(Extracted data entries)
════

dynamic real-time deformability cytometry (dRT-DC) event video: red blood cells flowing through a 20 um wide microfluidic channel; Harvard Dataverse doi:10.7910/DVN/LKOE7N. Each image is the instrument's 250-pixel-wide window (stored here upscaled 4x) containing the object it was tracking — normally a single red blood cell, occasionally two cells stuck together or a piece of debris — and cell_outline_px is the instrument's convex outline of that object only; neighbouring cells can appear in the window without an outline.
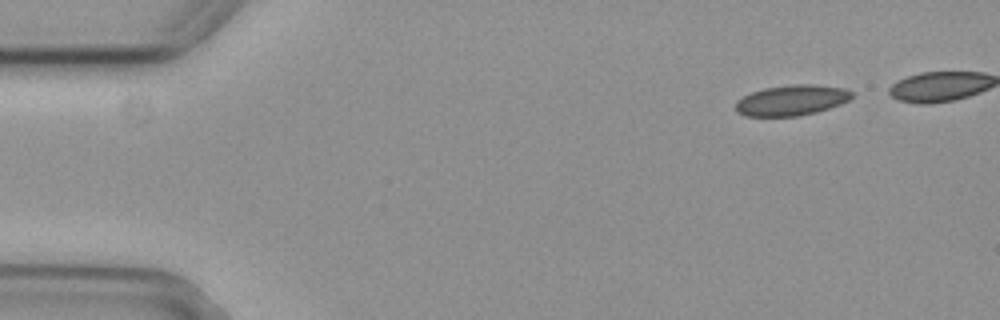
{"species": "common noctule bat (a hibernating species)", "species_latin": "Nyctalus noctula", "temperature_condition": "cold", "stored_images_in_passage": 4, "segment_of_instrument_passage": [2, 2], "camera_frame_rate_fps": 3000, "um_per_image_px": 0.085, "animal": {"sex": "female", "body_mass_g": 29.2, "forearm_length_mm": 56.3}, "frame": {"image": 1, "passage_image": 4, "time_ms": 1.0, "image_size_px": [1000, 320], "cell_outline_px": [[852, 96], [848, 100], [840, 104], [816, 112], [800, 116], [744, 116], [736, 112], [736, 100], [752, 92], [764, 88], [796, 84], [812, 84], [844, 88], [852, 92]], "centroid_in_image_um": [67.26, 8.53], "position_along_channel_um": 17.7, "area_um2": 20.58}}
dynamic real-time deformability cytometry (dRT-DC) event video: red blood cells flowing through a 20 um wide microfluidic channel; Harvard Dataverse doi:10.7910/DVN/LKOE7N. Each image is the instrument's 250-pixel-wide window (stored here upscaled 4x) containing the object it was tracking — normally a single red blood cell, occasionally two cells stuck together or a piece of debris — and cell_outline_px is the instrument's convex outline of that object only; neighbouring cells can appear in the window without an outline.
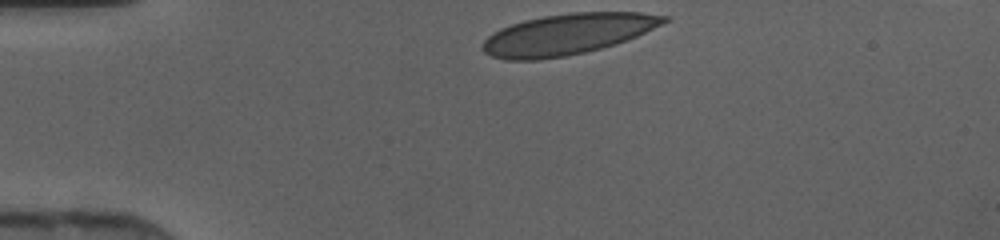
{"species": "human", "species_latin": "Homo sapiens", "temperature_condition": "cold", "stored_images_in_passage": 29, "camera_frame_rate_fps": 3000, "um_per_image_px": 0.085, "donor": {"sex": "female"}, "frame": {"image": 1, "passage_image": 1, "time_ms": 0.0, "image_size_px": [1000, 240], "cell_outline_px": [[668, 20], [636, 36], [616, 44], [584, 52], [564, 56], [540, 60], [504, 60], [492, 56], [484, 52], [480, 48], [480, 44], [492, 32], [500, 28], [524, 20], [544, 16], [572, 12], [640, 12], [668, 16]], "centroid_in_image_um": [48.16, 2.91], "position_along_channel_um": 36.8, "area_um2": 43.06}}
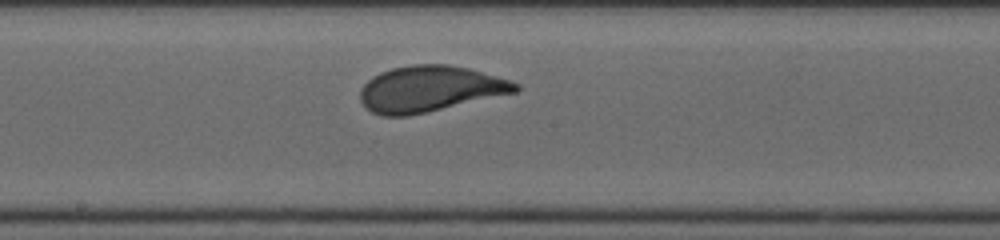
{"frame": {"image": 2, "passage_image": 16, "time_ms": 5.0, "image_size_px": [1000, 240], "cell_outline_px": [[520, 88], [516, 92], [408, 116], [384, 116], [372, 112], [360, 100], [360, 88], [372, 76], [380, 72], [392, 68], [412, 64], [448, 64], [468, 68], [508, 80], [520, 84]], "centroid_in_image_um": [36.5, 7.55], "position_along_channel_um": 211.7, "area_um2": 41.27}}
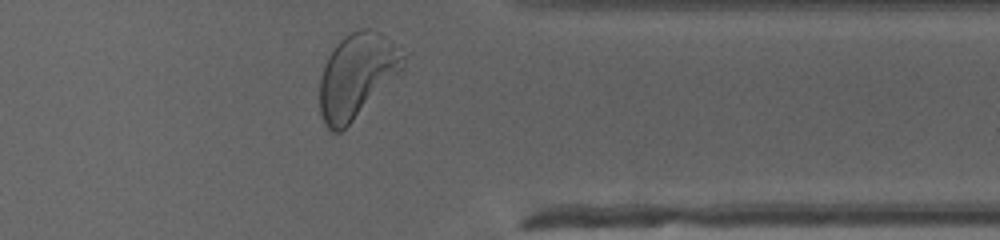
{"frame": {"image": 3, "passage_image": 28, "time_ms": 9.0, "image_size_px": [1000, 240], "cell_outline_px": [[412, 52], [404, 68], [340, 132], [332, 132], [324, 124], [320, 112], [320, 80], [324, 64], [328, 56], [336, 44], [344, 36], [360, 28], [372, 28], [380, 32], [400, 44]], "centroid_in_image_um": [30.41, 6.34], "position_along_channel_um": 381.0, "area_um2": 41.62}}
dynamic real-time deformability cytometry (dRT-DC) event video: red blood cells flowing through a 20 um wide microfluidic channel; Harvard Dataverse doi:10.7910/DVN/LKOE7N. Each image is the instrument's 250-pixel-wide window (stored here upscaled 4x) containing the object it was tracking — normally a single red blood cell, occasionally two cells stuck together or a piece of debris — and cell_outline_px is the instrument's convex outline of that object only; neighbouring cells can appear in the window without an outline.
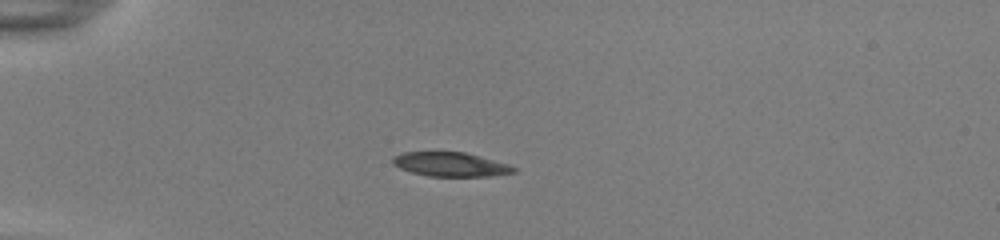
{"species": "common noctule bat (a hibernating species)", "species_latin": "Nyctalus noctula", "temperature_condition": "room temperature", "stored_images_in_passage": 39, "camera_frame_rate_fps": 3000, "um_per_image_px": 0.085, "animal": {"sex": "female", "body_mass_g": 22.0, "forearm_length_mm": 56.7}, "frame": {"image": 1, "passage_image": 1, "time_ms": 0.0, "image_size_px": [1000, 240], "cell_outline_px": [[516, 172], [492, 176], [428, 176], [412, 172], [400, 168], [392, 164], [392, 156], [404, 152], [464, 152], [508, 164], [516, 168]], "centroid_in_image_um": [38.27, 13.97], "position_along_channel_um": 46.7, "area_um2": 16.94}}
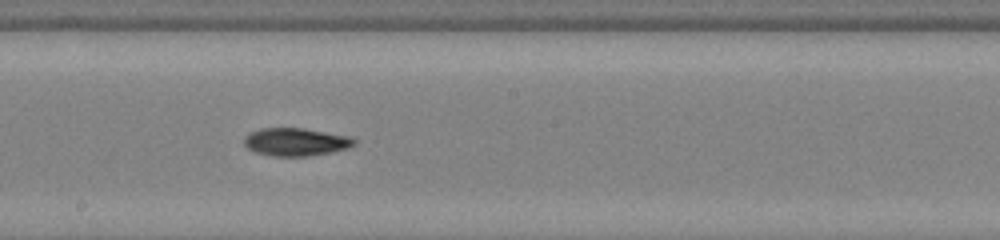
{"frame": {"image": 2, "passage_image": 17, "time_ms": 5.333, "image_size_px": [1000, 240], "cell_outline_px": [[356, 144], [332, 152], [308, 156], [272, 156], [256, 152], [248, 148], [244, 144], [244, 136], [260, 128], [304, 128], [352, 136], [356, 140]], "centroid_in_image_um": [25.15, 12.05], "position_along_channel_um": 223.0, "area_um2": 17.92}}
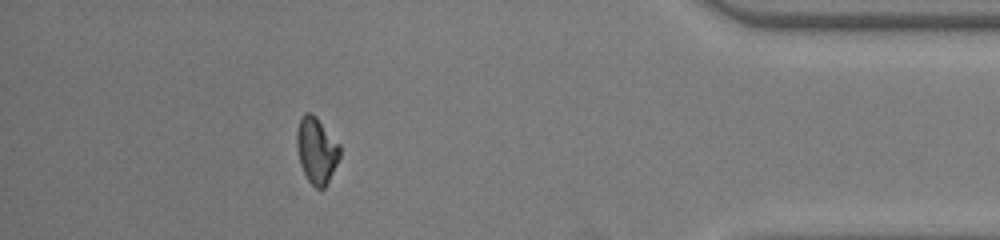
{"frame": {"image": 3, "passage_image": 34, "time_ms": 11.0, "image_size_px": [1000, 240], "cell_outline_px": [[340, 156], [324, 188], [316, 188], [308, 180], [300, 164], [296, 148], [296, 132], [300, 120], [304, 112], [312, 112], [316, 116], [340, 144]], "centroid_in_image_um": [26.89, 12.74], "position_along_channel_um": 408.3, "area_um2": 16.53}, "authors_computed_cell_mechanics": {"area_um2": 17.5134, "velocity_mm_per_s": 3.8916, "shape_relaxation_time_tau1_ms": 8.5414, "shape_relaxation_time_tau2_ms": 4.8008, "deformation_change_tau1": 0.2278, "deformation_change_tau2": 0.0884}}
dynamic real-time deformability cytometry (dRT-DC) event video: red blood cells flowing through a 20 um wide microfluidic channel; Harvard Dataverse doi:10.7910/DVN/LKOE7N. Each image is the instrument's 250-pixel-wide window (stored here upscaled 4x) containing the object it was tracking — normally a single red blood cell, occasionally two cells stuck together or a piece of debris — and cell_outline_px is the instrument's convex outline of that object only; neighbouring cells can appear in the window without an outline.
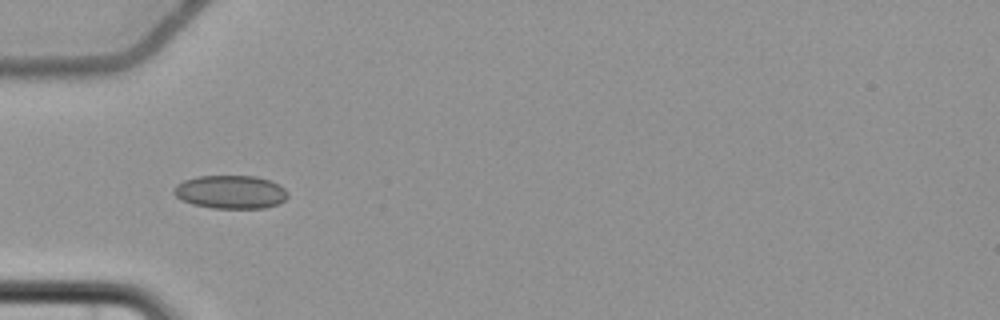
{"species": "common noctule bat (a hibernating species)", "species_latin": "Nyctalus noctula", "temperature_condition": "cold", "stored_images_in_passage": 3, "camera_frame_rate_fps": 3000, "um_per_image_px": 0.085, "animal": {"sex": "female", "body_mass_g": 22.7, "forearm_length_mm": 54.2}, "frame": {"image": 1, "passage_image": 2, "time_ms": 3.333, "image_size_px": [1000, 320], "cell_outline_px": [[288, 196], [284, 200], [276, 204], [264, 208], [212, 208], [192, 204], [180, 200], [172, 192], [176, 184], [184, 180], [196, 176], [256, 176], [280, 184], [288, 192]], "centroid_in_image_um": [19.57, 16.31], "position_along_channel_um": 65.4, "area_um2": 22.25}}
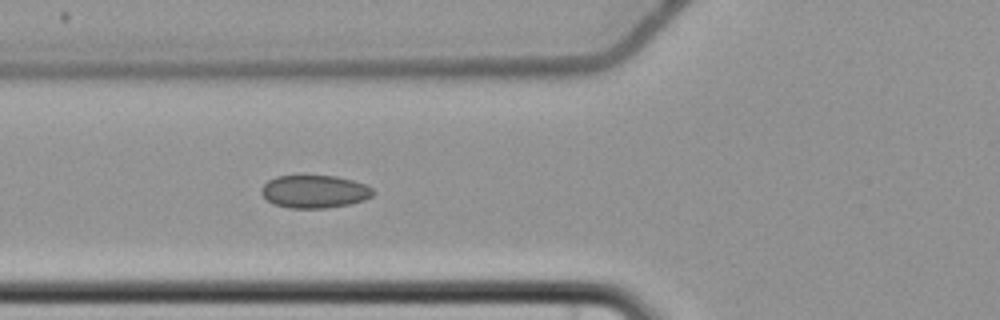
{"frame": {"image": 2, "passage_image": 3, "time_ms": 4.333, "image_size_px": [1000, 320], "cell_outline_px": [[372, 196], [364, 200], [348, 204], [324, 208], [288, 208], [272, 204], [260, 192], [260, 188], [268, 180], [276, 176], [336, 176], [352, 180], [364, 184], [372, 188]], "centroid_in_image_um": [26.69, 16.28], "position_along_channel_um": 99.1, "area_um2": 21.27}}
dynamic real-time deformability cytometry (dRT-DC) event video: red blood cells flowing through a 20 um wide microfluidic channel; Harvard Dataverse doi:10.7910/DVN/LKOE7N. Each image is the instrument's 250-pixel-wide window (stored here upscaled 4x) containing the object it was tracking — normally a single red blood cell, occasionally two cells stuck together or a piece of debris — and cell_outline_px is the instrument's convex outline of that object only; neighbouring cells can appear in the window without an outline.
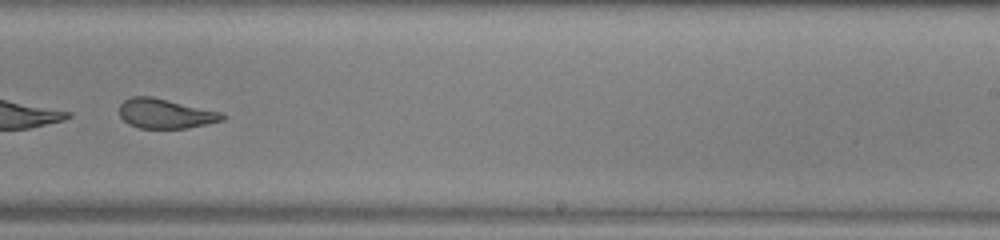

════

What the exercise asks:
Reproduce the material above in full and without alteration, but skip all pictures.

Reply to the exercise:
dynamic real-time deformability cytometry (dRT-DC) event video: red blood cells flowing through a 20 um wide microfluidic channel; Harvard Dataverse doi:10.7910/DVN/LKOE7N. Each image is the instrument's 250-pixel-wide window (stored here upscaled 4x) containing the object it was tracking — normally a single red blood cell, occasionally two cells stuck together or a piece of debris — and cell_outline_px is the instrument's convex outline of that object only; neighbouring cells can appear in the window without an outline.
{"species": "common noctule bat (a hibernating species)", "species_latin": "Nyctalus noctula", "temperature_condition": "cold", "stored_images_in_passage": 4, "segment_of_instrument_passage": [2, 2], "camera_frame_rate_fps": 3000, "um_per_image_px": 0.085, "animal": {"sex": "female", "body_mass_g": 29.2, "forearm_length_mm": 56.3}, "frame": {"image": 1, "passage_image": 4, "time_ms": 1.0, "image_size_px": [1000, 320], "cell_outline_px": [[852, 96], [848, 100], [840, 104], [816, 112], [800, 116], [744, 116], [736, 112], [736, 100], [752, 92], [764, 88], [796, 84], [812, 84], [844, 88], [852, 92]], "centroid_in_image_um": [67.26, 8.53], "position_along_channel_um": 17.7, "area_um2": 20.58}}
dynamic real-time deformability cytometry (dRT-DC) event video: red blood cells flowing through a 20 um wide microfluidic channel; Harvard Dataverse doi:10.7910/DVN/LKOE7N. Each image is the instrument's 250-pixel-wide window (stored here upscaled 4x) containing the object it was tracking — normally a single red blood cell, occasionally two cells stuck together or a piece of debris — and cell_outline_px is the instrument's convex outline of that object only; neighbouring cells can appear in the window without an outline.
{"species": "human", "species_latin": "Homo sapiens", "temperature_condition": "cold", "stored_images_in_passage": 29, "camera_frame_rate_fps": 3000, "um_per_image_px": 0.085, "donor": {"sex": "female"}, "frame": {"image": 1, "passage_image": 1, "time_ms": 0.0, "image_size_px": [1000, 240], "cell_outline_px": [[668, 20], [636, 36], [616, 44], [584, 52], [564, 56], [540, 60], [504, 60], [492, 56], [484, 52], [480, 48], [480, 44], [492, 32], [500, 28], [524, 20], [544, 16], [572, 12], [640, 12], [668, 16]], "centroid_in_image_um": [48.16, 2.91], "position_along_channel_um": 36.8, "area_um2": 43.06}}
{"frame": {"image": 2, "passage_image": 16, "time_ms": 5.0, "image_size_px": [1000, 240], "cell_outline_px": [[520, 88], [516, 92], [408, 116], [384, 116], [372, 112], [360, 100], [360, 88], [372, 76], [380, 72], [392, 68], [412, 64], [448, 64], [468, 68], [508, 80], [520, 84]], "centroid_in_image_um": [36.5, 7.55], "position_along_channel_um": 211.7, "area_um2": 41.27}}
{"frame": {"image": 3, "passage_image": 28, "time_ms": 9.0, "image_size_px": [1000, 240], "cell_outline_px": [[412, 52], [404, 68], [340, 132], [332, 132], [324, 124], [320, 112], [320, 80], [324, 64], [328, 56], [336, 44], [344, 36], [360, 28], [372, 28], [380, 32], [400, 44]], "centroid_in_image_um": [30.41, 6.34], "position_along_channel_um": 381.0, "area_um2": 41.62}}
dynamic real-time deformability cytometry (dRT-DC) event video: red blood cells flowing through a 20 um wide microfluidic channel; Harvard Dataverse doi:10.7910/DVN/LKOE7N. Each image is the instrument's 250-pixel-wide window (stored here upscaled 4x) containing the object it was tracking — normally a single red blood cell, occasionally two cells stuck together or a piece of debris — and cell_outline_px is the instrument's convex outline of that object only; neighbouring cells can appear in the window without an outline.
{"species": "common noctule bat (a hibernating species)", "species_latin": "Nyctalus noctula", "temperature_condition": "room temperature", "stored_images_in_passage": 39, "camera_frame_rate_fps": 3000, "um_per_image_px": 0.085, "animal": {"sex": "female", "body_mass_g": 22.0, "forearm_length_mm": 56.7}, "frame": {"image": 1, "passage_image": 1, "time_ms": 0.0, "image_size_px": [1000, 240], "cell_outline_px": [[516, 172], [492, 176], [428, 176], [412, 172], [400, 168], [392, 164], [392, 156], [404, 152], [464, 152], [508, 164], [516, 168]], "centroid_in_image_um": [38.27, 13.97], "position_along_channel_um": 46.7, "area_um2": 16.94}}
{"frame": {"image": 2, "passage_image": 17, "time_ms": 5.333, "image_size_px": [1000, 240], "cell_outline_px": [[356, 144], [332, 152], [308, 156], [272, 156], [256, 152], [248, 148], [244, 144], [244, 136], [260, 128], [304, 128], [352, 136], [356, 140]], "centroid_in_image_um": [25.15, 12.05], "position_along_channel_um": 223.0, "area_um2": 17.92}}
{"frame": {"image": 3, "passage_image": 34, "time_ms": 11.0, "image_size_px": [1000, 240], "cell_outline_px": [[340, 156], [324, 188], [316, 188], [308, 180], [300, 164], [296, 148], [296, 132], [300, 120], [304, 112], [312, 112], [316, 116], [340, 144]], "centroid_in_image_um": [26.89, 12.74], "position_along_channel_um": 408.3, "area_um2": 16.53}, "authors_computed_cell_mechanics": {"area_um2": 17.5134, "velocity_mm_per_s": 3.8916, "shape_relaxation_time_tau1_ms": 8.5414, "shape_relaxation_time_tau2_ms": 4.8008, "deformation_change_tau1": 0.2278, "deformation_change_tau2": 0.0884}}
dynamic real-time deformability cytometry (dRT-DC) event video: red blood cells flowing through a 20 um wide microfluidic channel; Harvard Dataverse doi:10.7910/DVN/LKOE7N. Each image is the instrument's 250-pixel-wide window (stored here upscaled 4x) containing the object it was tracking — normally a single red blood cell, occasionally two cells stuck together or a piece of debris — and cell_outline_px is the instrument's convex outline of that object only; neighbouring cells can appear in the window without an outline.
{"species": "common noctule bat (a hibernating species)", "species_latin": "Nyctalus noctula", "temperature_condition": "cold", "stored_images_in_passage": 3, "camera_frame_rate_fps": 3000, "um_per_image_px": 0.085, "animal": {"sex": "female", "body_mass_g": 22.7, "forearm_length_mm": 54.2}, "frame": {"image": 1, "passage_image": 2, "time_ms": 3.333, "image_size_px": [1000, 320], "cell_outline_px": [[288, 196], [284, 200], [276, 204], [264, 208], [212, 208], [192, 204], [180, 200], [172, 192], [176, 184], [184, 180], [196, 176], [256, 176], [280, 184], [288, 192]], "centroid_in_image_um": [19.57, 16.31], "position_along_channel_um": 65.4, "area_um2": 22.25}}
{"frame": {"image": 2, "passage_image": 3, "time_ms": 4.333, "image_size_px": [1000, 320], "cell_outline_px": [[372, 196], [364, 200], [348, 204], [324, 208], [288, 208], [272, 204], [260, 192], [260, 188], [268, 180], [276, 176], [336, 176], [352, 180], [364, 184], [372, 188]], "centroid_in_image_um": [26.69, 16.28], "position_along_channel_um": 99.1, "area_um2": 21.27}}
dynamic real-time deformability cytometry (dRT-DC) event video: red blood cells flowing through a 20 um wide microfluidic channel; Harvard Dataverse doi:10.7910/DVN/LKOE7N. Each image is the instrument's 250-pixel-wide window (stored here upscaled 4x) containing the object it was tracking — normally a single red blood cell, occasionally two cells stuck together or a piece of debris — and cell_outline_px is the instrument's convex outline of that object only; neighbouring cells can appear in the window without an outline.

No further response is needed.